Tuve que reparar el quiebre intermitente que mi presunción apresurada había generado en la conexión que los dos necesitamos. Entonces eché mano a su guitarra.
-Vos estabas con tu guitarra recién arreglada. ¡Es hermosa tu guitarra!
-¡Ah, sí, mi guitarra! Ya hace tiempo que no la toco. Ese día volvíamos del luthier, de hacerle cambiar una cuerda. Llevaba meses rota, pero en los primeros meses de la pandemia no había dónde llevarla a arreglar.
Y supe más, y, esta vez, mejor. Creo que supe todo, aunque ya debería haber aprendido a dejar de suponer que sé tanto.
-¿Vos componés?-, lo interrogué, con una sonrisa que, por estos días, me duele como una queja.
-Sí... bah... yo... hace rato que no escribo... con esto de la pandemia... ¿Viste cómo fue?
Fue como un relámpago de revelación divina, una epifanía literaria bien ejecutada, instantánea y fugaz, honda y reverberante, casi perfumada. Fue como ver mi propia sombra resonando en su mirada esquiva.
-Vos sos un artista. Tenés que componer.
Se me cagó de risa con el desparpajo del que se desconoce en su más profunda esencia inexorable - de quién aún no sabe de qué madera está hecho -, mientras me embolsaba el palo santo que yo estaba a punto de pagarle. Entonces fui por más:
-Igual que mi hijo, te me cagás de risa en la cara.

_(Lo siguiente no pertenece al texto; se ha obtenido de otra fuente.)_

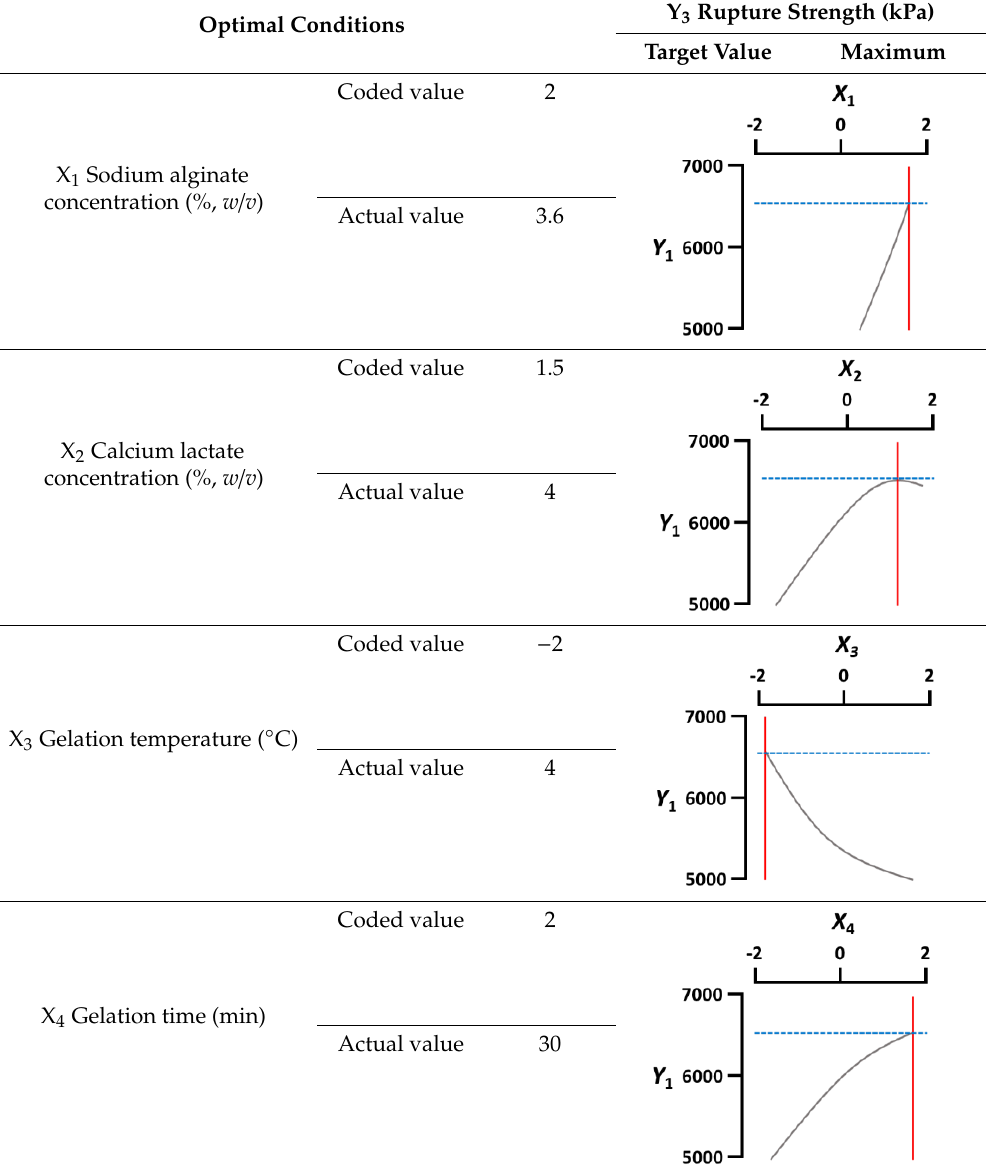
X 3 Gelation temperature ( ◦ C)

Creéme, yo sé lo que te digo: vos naciste artista.
Lo sentencié: un hachazo de vida y muerte directo al corazón.
Se quedó colgado, prendado, me indagó en mis gustos musicales, me palpó el alma con sus ojos tristes, porque en ella se encontró con su propio eco de cuerdas gruesas, borbona letal. Fue mucho para procesar en mi primera tarde de caminata después de meses de encierro mental. Me prometió que, la próxima vez que vaya por palo santo, me la va dejar tocar.